Wednesday, June 23, 1999
Smog can induce asthma problems
Ozone warning continues today
BY BEN L. KAUFMAN
The Cincinnati Enquirer
Tristate smog can spring nasty surprises on athletes who believe they are healthy and don't know they are borderline asthmatics.
If breath-taking ozone is bad enough and athletes push themselves, it can trigger exercise-induced asthma at any age, pulmonary specialist Dr. Steven Liggett of University Hospital said during Tuesday's smog alert.
Frightening as that can be, he continued, there are effective treatments.
The eight-hour average smog reading taken at 8 p.m. Tuesday was 97 parts per billion (ppb), which is considered unhealthy for sensitive groups, including children with asthma, the elderly and those with respiratory problems. A reading below 85 ppb is considered moderate, and 124 ppb or more is considered unhealthy for anyone.

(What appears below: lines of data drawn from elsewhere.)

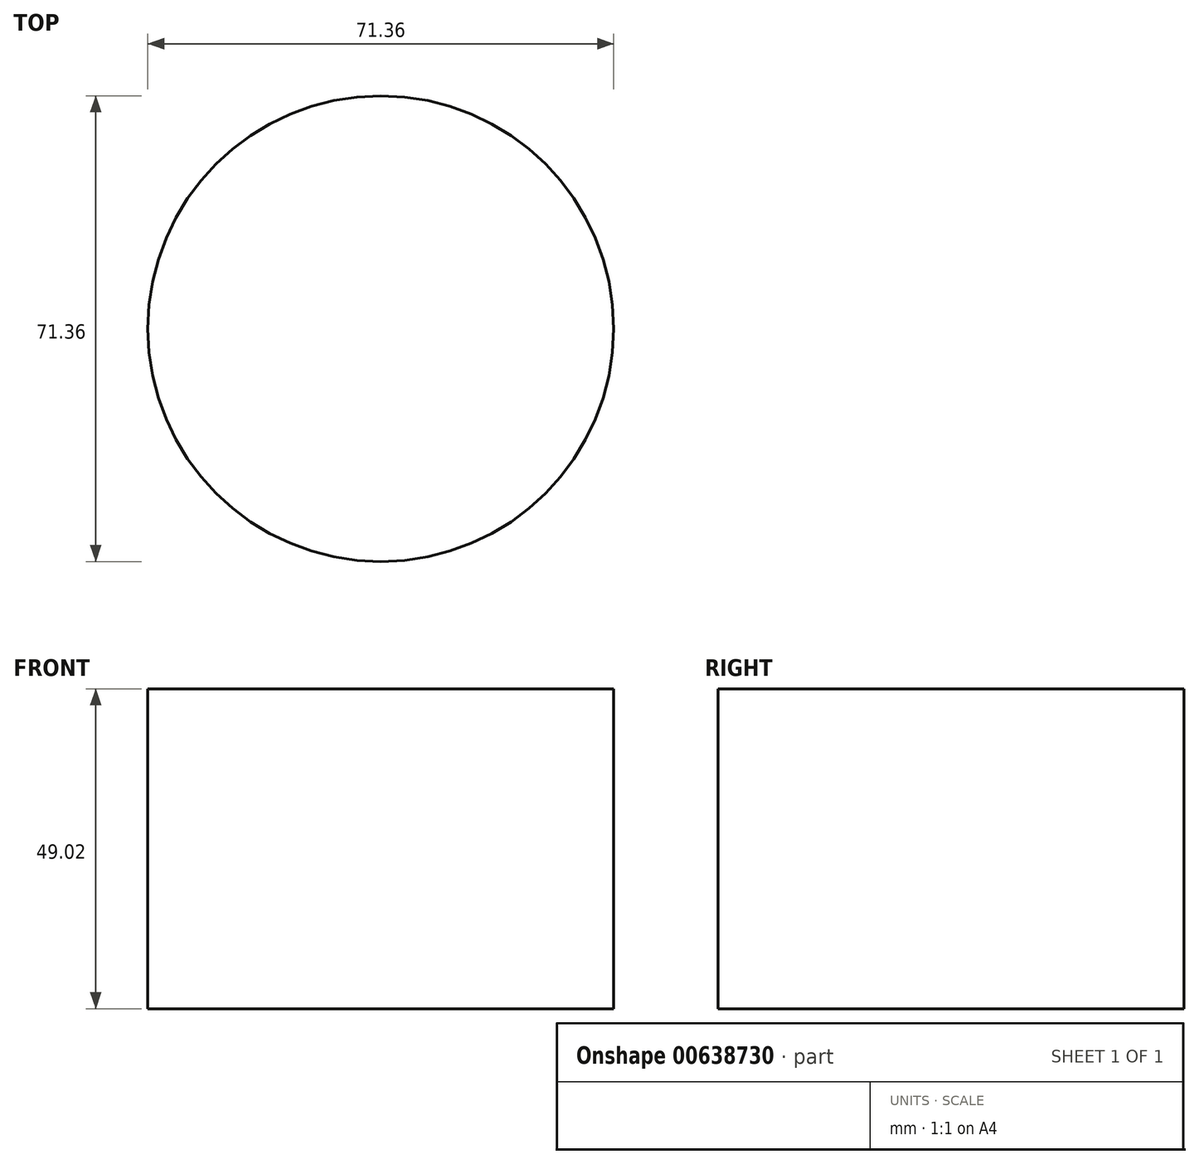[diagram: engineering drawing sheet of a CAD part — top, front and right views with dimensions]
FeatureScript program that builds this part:
annotation { "Feature Type Name" : "Feature", "Feature Type Description" : "" }
export const myFeature = defineFeature(function(context is Context, id is Id, definition is map)
    precondition{}
    {
        {
            var Q0;
            Q0=qCreatedBy(makeId("Top.planeOp"),FACE);
            var sketch = newSketch(context, id + "F0", { "sketchPlane" : qUnion([Q0])});
            skCircle(sketch, "E0", {"center": v(0, 0) * mm, "radius": 35.68 * mm});
            skSolve(sketch);
        }
        {
            var Q0;
            Q0=makeQuery(id+"F0.imprint","IMPRINT",FACE,{"disambiguationData":[TD([[makeQuery(id+"F0.imprint","IMPRINT",EDGE,{"derivedFrom":sQuery(id+"F0.wireOp",EDGE,"E0")}),1.0]])]});
            extrude(context, id + "F1", {"entities" : qUnion([Q0]), "depth" : 49.02 * mm, "offsetDistance" : 25.4 * mm});
        }
    });
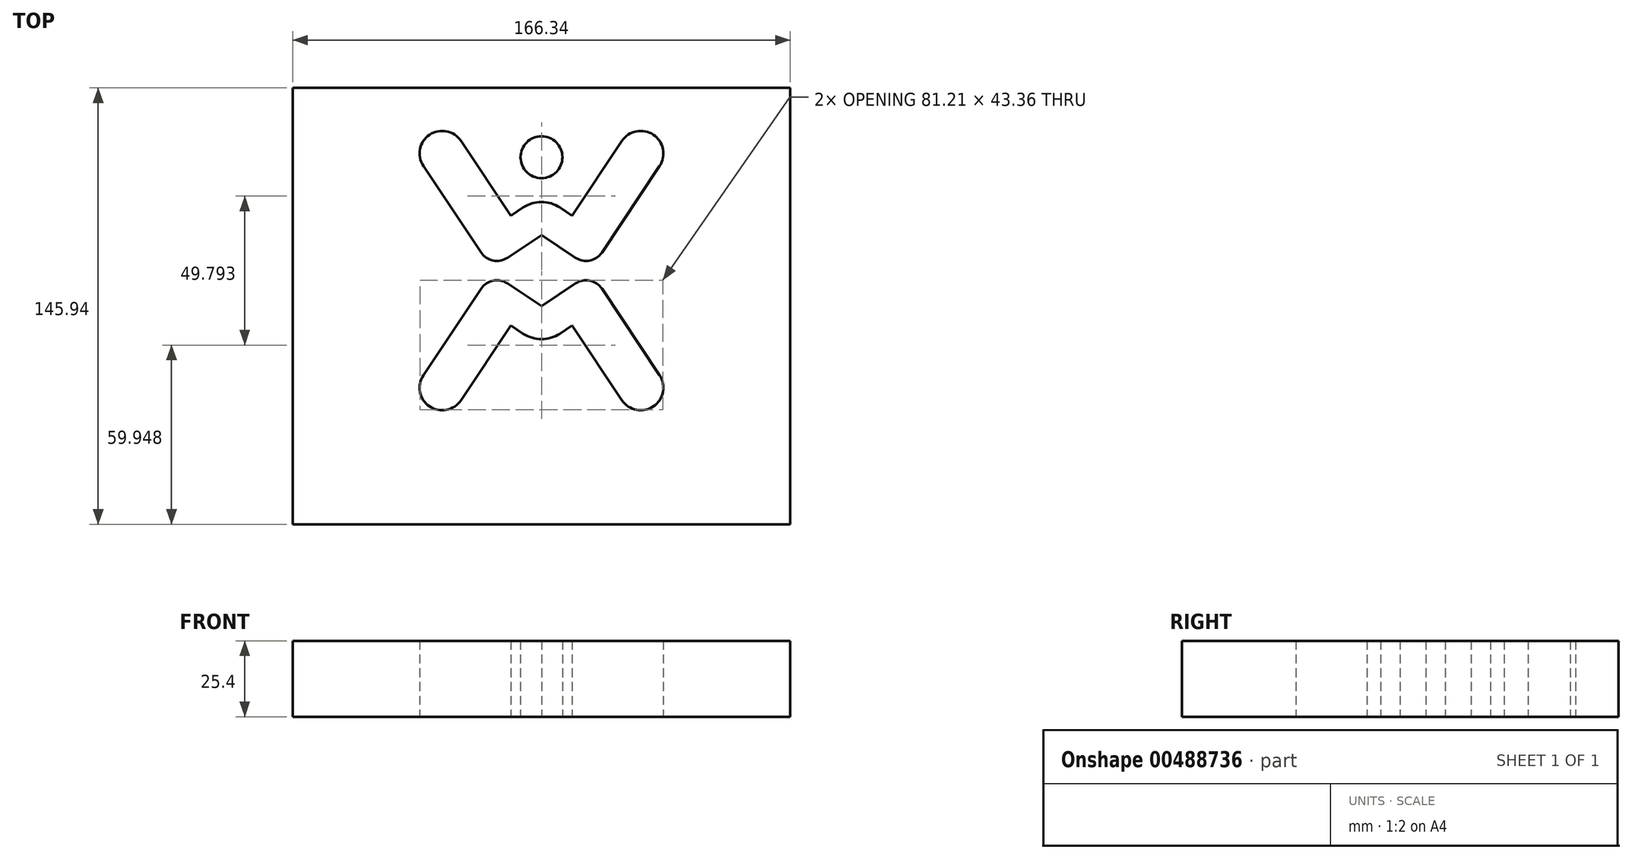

Harry St. Clair, air quality monitoring supervisor for Hamilton County's Department of Environmental Services, said the smog alert would continue through today.
The National Weather Service forecasts mostly sunny weather today, with a high in the upper 80s. Scattered showers and thunderstorms should arrive tonight and bring a 30 percent chance of rain tonight through Friday.
Mr. St. Clair said air quality would improve if it rained.
Even healthy athletes who have no genetic predisposition to asthma come into his office, complaining of shortness of breath as their bodies work overtime to draw vital oxygen from smoggy air, Dr. Liggett said.
Typically, he added, those runners, cyclists and soccer players have moved here from comparatively smog-free communities and being breathless is an unexpected cost of relocation.
Ozone-irritated noses and throats drive athletes into his office every summer, said Dr. Sidney Peerless, an ear-nose- and-throat specialist in Kenwood.
If they play hard enough, he said, ozone deprives them of a certain amount of oxygen and causes deficiencies in their overall performance.
On the other hand, most healthy athletes should worry more about heat than ozone on smoggy days, said sports medicine specialist Dr. Howard Schertzinger Jr., who practices in Bevis.
Physician to teams at Xavier University and Mount St. Joseph and Wilmington colleges, Dr. Schertzinger said trainers and coaches are familiar with heat intolerance and increasingly sensitive to smog-provoked allergic reactions or asthma during intense workouts or competition.